TASK TO COMPLETE → For the entries that follow, say how many lines hold the string "positions", with nothing else in the reply.

##### MATERIAL FOR THIS EXERCISE #####

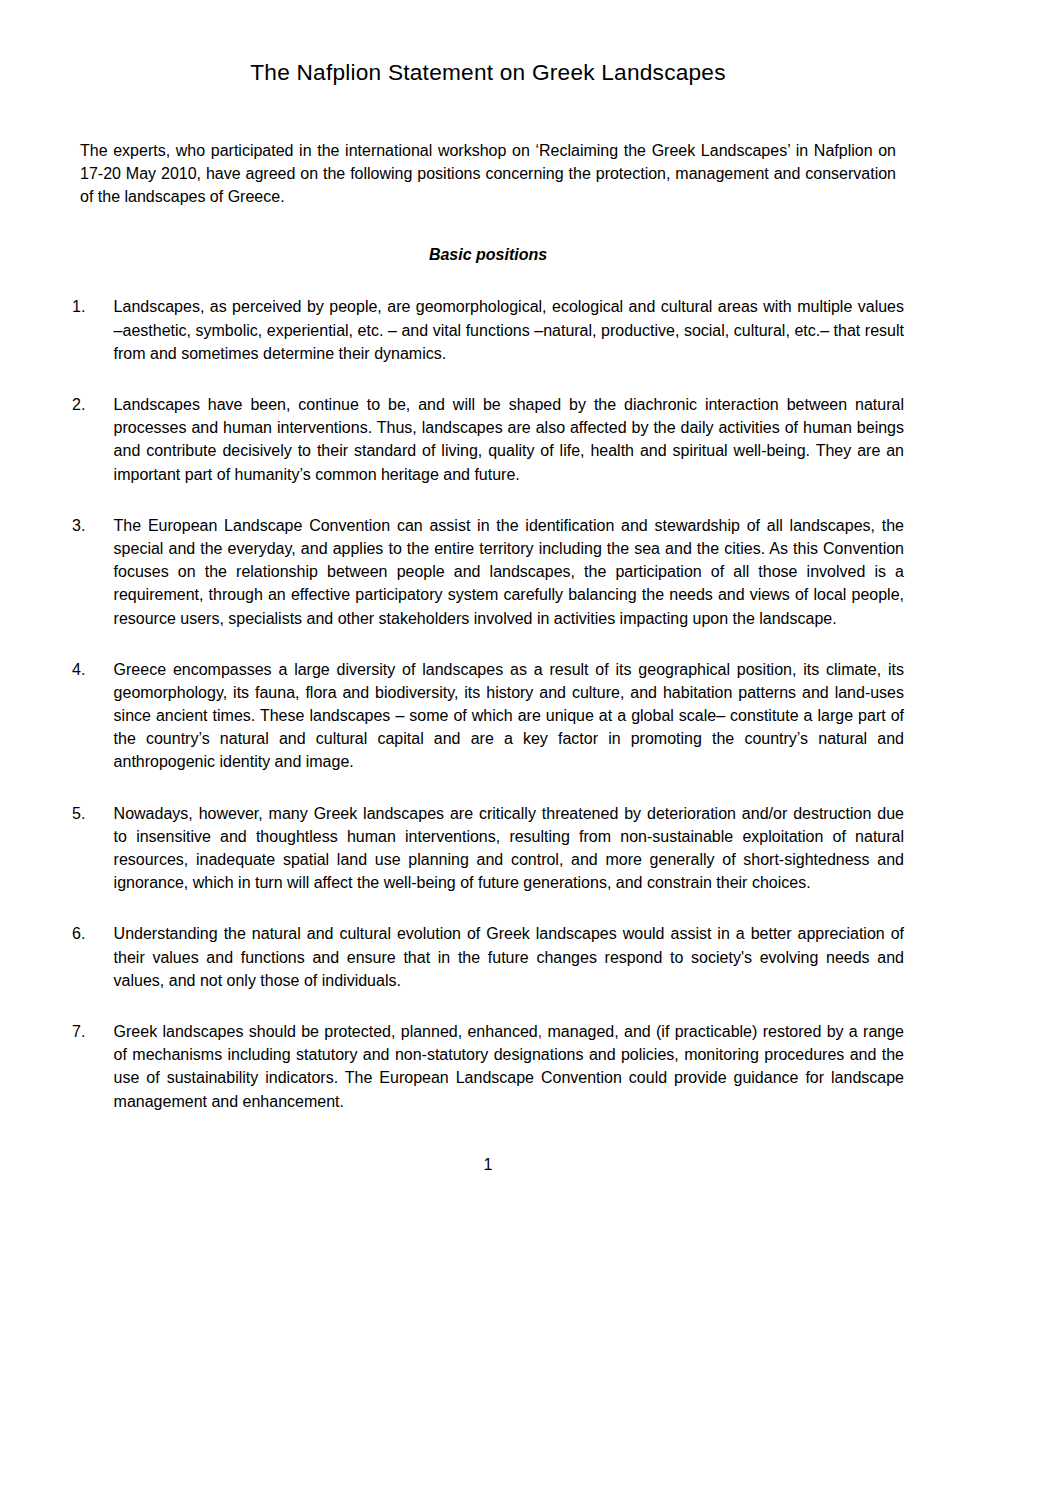The Nafplion Statement on Greek Landscapes
The experts, who participated in the international workshop on ‘Reclaiming the Greek Landscapes’ in Nafplion on 17-20 May 2010, have agreed on the following positions concerning the protection, management and conservation of the landscapes of Greece.
Basic positions
Landscapes, as perceived by people, are geomorphological, ecological and cultural areas with multiple values –aesthetic, symbolic, experiential, etc. – and vital functions –natural, productive, social, cultural, etc.– that result from and sometimes determine their dynamics.
Landscapes have been, continue to be, and will be shaped by the diachronic interaction between natural processes and human interventions. Thus, landscapes are also affected by the daily activities of human beings and contribute decisively to their standard of living, quality of life, health and spiritual well-being. They are an important part of humanity’s common heritage and future.
The European Landscape Convention can assist in the identification and stewardship of all landscapes, the special and the everyday, and applies to the entire territory including the sea and the cities. As this Convention focuses on the relationship between people and landscapes, the participation of all those involved is a requirement, through an effective participatory system carefully balancing the needs and views of local people, resource users, specialists and other stakeholders involved in activities impacting upon the landscape.
Greece encompasses a large diversity of landscapes as a result of its geographical position, its climate, its geomorphology, its fauna, flora and biodiversity, its history and culture, and habitation patterns and land-uses since ancient times. These landscapes – some of which are unique at a global scale– constitute a large part of the country’s natural and cultural capital and are a key factor in promoting the country’s natural and anthropogenic identity and image.
Nowadays, however, many Greek landscapes are critically threatened by deterioration and/or destruction due to insensitive and thoughtless human interventions, resulting from non-sustainable exploitation of natural resources, inadequate spatial land use planning and control, and more generally of short-sightedness and ignorance, which in turn will affect the well-being of future generations, and constrain their choices.
Understanding the natural and cultural evolution of Greek landscapes would assist in a better appreciation of their values and functions and ensure that in the future changes respond to society's evolving needs and values, and not only those of individuals.
Greek landscapes should be protected, planned, enhanced, managed, and (if practicable) restored by a range of mechanisms including statutory and non-statutory designations and policies, monitoring procedures and the use of sustainability indicators. The European Landscape Convention could provide guidance for landscape management and enhancement.
1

#####

YOUR SOLUTION → 2